Маленький принц

Маленький принц / The Little Prince

Антуан де Сент-Экзюпери (Антуан де Сент-Экзюпери)

Антуан де Сент-Экзюпери / Antoine de Saint-Exupéry Маленький принц / The Little Prince

Иллюстрации Е.Д. Шавиковой

© Матвеев С.А., адаптация текста, коммент., упражнения и словарь, 2019

© Шавикова Е.Д., иллюстрации

© ООО «Издательство АСТ», 2019

1

Once when I was six years old I saw a magnificent picture in a book, called True Stories from Nature, about the primeval forest. It was a picture of a boa which was swallowing an animal. Here is a copy of the drawing:


In the book it said: “Boas swallow their prey whole, they do not chew it. After that they are not able to move, and they sleep through the six months that they need for digestion.

I thought about it. And then I made my first drawing. My Drawing Number One. It looked like this:



I showed my masterpiece to the grown-ups, and asked them whether the drawing frightened them.

But they answered: “Frighten? Why can anyone be frightened by a hat?

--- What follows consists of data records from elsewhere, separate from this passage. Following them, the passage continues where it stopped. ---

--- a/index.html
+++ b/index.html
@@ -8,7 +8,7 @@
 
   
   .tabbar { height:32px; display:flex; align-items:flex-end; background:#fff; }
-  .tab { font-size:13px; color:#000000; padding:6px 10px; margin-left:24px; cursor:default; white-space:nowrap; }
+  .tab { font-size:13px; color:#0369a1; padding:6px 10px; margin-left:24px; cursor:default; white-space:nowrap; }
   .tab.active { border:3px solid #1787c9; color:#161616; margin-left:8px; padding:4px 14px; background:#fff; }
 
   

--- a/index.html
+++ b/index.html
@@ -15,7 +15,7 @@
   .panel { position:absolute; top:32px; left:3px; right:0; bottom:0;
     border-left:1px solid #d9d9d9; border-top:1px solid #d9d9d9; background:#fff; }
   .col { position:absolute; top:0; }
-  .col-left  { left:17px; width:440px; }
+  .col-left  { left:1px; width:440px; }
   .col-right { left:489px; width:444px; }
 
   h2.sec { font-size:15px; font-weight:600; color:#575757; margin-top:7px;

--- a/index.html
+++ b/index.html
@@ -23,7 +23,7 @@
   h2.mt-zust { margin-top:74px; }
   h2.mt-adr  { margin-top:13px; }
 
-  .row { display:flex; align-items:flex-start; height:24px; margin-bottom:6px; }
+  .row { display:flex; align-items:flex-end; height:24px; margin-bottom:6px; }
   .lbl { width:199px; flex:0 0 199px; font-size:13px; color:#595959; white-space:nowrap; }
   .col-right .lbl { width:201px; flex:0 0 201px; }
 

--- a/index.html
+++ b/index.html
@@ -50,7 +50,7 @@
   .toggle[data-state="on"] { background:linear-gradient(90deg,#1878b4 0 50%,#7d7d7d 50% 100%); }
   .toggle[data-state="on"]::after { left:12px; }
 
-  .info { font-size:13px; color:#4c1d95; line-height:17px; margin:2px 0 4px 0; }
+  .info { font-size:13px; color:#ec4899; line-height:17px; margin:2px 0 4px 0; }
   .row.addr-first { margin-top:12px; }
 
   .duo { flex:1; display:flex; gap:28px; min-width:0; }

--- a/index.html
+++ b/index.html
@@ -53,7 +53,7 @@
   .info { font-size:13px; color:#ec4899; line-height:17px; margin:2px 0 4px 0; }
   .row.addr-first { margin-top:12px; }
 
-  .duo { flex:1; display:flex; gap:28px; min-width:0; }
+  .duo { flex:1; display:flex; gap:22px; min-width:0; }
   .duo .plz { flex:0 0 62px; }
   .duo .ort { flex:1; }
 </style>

My drawing was not a picture of a hat. It was a picture of a boa which was digesting an elephant. But the grown-ups were not able to understand it. They always needed explanations. So I made another drawing: I drew the inside of the boa. This time the grown-ups could see it clearly. My Drawing Number Two looked like this:



The grown-ups advised me not to draw the boas from the inside or the outside, and study geography, history, arithmetic, and grammar. That is why, at the age of six, I stopped drawing. So I did not become a famous painter. I was disheartened by the failure of my Drawing Number One and my Drawing Number Two. Grown-ups never understand anything by themselves, and it is tiresome for children to explain things to them all the time.

So I chose another profession, and became a pilot. I flew over all parts of the world; and it is true that geography was very useful to me. Now I can distinguish China from Arizona.

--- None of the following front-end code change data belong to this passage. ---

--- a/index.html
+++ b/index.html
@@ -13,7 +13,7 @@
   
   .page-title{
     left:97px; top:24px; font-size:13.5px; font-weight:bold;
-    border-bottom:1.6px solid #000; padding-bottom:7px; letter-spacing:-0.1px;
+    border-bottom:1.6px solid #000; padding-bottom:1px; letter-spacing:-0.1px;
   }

I have met many people. I lived among grownups. I saw them intimately, and that did not improve my opinion of them.

When I met one of them who seemed clever enough to me, I tried to show him my Drawing Number One. I tried to learn, so, if this person had true understanding. But he—or she—always said,

That is a hat.

Then I did not talk to that person about boas, or forests, or stars. I talked to him about bridge, and golf, and politics, and ties.